> _Work to do_: Find every line in the data below that contains the string "flux", and copy each of those lines in full.

> _Data supplied_:
[Start]

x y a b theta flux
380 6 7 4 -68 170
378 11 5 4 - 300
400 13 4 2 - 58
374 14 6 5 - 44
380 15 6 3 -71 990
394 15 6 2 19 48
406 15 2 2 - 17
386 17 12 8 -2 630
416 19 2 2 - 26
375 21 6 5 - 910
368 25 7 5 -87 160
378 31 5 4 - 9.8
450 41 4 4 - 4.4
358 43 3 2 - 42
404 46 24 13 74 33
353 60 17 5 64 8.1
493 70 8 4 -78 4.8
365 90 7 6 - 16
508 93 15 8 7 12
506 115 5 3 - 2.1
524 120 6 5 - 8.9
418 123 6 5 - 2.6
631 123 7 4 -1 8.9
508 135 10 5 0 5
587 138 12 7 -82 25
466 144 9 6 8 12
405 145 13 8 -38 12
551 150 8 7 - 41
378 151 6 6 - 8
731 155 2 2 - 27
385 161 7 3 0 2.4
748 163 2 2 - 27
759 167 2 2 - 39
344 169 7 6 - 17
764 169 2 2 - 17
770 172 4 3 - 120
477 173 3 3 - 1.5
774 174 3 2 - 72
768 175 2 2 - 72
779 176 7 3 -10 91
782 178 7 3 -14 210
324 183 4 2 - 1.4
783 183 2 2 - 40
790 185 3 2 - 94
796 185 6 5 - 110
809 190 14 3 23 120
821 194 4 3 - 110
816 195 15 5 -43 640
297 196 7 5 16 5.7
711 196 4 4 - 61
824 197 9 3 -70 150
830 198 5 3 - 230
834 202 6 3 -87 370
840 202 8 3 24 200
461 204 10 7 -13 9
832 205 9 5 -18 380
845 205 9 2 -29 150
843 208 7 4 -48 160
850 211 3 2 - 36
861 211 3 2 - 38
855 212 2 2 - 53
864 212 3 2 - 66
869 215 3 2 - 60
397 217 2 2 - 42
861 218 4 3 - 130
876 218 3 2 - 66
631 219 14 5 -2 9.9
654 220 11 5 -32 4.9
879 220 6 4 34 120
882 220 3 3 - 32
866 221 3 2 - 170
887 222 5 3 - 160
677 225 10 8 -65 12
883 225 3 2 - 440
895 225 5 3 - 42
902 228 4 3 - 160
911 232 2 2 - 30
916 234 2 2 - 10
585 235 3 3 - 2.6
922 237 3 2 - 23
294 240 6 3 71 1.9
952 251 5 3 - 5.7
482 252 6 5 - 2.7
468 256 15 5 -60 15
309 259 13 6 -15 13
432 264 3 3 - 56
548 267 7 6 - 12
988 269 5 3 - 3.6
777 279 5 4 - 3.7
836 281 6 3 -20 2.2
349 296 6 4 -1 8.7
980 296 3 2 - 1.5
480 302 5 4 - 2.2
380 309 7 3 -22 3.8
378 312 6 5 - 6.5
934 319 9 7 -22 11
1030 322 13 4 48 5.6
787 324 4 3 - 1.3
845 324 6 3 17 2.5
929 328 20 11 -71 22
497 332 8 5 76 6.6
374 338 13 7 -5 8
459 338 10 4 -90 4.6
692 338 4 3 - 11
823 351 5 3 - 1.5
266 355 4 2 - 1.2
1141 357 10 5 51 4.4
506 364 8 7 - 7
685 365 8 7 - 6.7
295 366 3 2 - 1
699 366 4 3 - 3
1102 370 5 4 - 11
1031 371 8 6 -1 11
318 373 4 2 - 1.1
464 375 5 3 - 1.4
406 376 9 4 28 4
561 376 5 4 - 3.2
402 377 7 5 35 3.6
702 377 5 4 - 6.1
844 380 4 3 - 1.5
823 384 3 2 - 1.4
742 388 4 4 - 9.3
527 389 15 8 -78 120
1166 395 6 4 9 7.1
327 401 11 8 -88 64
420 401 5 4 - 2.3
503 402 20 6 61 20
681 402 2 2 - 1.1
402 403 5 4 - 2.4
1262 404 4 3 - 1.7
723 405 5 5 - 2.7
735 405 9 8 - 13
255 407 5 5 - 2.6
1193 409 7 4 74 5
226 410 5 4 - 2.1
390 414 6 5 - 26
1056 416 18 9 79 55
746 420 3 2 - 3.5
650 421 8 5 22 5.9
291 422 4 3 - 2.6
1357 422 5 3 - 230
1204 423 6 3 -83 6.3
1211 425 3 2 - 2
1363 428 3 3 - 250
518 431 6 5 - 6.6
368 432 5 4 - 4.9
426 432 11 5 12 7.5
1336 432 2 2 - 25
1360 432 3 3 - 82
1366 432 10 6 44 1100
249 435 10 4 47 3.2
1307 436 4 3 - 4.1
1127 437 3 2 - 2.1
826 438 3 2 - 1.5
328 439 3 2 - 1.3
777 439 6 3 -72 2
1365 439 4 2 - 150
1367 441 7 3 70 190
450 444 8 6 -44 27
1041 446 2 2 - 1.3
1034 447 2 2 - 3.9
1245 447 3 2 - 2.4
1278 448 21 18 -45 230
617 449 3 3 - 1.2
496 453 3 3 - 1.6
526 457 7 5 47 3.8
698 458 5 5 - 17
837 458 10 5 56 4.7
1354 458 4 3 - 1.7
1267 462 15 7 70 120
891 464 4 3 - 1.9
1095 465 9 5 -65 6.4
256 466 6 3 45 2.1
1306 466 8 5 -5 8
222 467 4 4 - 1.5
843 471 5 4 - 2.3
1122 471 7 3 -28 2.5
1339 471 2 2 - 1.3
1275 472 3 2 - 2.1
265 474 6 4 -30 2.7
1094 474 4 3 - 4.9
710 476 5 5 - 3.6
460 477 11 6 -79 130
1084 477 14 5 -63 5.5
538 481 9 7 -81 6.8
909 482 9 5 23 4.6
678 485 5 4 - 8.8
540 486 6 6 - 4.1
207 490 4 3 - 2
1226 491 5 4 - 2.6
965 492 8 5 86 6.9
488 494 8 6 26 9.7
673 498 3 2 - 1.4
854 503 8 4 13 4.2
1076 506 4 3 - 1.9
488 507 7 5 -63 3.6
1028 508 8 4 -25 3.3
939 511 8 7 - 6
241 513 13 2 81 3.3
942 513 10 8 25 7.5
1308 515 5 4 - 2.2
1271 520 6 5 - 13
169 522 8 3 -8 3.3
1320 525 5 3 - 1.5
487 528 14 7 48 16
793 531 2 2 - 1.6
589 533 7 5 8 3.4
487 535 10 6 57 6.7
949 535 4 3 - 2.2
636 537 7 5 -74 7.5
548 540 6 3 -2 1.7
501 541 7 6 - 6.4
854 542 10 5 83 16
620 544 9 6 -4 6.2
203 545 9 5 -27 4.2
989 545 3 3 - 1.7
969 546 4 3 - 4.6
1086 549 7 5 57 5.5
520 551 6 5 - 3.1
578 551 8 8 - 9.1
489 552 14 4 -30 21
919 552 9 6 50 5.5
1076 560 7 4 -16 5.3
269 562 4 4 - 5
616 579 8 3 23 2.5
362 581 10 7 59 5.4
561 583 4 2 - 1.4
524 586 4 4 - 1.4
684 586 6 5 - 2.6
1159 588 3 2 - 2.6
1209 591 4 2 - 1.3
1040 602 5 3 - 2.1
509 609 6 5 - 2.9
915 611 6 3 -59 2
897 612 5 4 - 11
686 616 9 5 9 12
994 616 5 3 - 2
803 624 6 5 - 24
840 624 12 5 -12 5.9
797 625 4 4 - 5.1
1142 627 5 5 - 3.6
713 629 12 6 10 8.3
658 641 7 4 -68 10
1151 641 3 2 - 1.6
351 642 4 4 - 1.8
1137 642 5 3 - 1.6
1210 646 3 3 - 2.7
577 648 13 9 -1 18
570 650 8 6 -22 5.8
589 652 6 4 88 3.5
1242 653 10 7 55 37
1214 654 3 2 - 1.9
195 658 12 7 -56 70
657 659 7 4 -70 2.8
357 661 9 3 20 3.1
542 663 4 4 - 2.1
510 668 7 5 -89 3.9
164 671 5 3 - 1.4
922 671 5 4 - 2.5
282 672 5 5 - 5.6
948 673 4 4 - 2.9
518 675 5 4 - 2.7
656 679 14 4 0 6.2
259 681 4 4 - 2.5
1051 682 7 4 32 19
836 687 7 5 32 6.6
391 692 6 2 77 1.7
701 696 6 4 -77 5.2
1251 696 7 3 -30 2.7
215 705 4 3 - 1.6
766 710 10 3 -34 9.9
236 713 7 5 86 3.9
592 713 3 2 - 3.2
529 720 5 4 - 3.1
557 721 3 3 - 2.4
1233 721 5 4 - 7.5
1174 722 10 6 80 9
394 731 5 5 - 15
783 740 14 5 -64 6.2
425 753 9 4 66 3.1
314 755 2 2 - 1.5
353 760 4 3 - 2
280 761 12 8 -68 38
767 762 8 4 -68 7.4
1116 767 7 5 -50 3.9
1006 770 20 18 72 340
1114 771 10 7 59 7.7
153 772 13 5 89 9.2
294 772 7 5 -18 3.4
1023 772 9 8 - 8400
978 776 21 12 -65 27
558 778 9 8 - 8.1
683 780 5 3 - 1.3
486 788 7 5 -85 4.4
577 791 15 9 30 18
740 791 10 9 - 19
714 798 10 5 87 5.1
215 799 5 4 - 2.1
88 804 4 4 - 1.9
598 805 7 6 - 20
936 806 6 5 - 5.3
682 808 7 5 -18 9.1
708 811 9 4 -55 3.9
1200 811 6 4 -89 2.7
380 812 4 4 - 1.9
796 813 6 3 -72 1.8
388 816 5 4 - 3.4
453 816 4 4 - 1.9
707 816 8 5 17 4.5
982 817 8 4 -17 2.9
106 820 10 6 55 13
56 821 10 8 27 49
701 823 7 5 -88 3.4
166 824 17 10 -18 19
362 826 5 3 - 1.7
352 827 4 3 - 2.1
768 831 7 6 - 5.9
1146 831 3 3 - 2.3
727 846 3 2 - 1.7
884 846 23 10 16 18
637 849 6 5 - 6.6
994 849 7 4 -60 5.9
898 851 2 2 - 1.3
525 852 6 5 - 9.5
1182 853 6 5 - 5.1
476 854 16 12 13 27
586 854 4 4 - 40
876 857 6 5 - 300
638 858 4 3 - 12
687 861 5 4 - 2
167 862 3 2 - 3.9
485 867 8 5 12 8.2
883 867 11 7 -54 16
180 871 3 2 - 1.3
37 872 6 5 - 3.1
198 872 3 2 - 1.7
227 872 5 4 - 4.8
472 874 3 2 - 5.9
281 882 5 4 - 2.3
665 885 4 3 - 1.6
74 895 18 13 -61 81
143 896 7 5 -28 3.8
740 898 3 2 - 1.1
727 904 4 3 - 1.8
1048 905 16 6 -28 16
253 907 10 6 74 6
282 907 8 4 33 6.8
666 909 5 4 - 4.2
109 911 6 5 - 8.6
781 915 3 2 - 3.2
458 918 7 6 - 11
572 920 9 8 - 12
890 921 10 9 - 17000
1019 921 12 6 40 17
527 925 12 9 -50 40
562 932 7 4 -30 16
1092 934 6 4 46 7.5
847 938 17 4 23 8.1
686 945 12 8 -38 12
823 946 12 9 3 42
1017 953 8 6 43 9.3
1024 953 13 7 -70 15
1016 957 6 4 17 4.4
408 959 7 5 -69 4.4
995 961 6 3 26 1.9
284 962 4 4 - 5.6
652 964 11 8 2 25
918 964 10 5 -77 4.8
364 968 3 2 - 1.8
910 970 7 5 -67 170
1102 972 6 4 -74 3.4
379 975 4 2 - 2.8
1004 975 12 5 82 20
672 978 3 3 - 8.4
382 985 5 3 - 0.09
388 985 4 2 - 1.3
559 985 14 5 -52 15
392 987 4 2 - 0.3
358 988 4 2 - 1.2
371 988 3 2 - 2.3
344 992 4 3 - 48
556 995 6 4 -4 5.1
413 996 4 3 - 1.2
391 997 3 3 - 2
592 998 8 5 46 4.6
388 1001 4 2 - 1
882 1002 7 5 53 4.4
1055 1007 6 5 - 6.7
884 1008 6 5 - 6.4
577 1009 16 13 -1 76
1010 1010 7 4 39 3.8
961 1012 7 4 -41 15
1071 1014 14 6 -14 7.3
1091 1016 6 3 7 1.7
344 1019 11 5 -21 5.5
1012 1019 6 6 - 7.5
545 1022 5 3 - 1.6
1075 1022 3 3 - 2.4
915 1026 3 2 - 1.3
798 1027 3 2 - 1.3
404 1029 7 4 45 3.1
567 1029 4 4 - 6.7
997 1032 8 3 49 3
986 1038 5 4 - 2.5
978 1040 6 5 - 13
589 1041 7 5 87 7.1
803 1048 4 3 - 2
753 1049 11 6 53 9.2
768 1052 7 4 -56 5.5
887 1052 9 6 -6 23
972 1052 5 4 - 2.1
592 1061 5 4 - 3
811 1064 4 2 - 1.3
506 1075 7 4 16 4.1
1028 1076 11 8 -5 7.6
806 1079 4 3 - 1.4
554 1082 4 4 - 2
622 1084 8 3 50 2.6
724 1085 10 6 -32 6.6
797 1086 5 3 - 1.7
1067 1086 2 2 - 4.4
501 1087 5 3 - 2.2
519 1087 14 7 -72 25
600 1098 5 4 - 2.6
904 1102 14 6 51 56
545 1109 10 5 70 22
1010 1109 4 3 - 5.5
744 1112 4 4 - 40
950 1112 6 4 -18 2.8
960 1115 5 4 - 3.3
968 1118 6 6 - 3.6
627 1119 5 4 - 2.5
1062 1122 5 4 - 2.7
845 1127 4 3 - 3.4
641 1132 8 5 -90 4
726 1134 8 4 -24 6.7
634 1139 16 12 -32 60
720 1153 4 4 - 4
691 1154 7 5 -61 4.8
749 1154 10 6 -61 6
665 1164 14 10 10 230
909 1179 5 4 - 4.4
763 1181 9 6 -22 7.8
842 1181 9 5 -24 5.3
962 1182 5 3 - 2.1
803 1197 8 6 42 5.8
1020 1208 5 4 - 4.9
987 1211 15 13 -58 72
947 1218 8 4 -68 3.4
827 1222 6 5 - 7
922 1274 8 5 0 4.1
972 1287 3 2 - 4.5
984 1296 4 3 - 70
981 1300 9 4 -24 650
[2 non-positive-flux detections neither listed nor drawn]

[End]

> _The solution_:
x y a b theta flux
[2 non-positive-flux detections neither listed nor drawn]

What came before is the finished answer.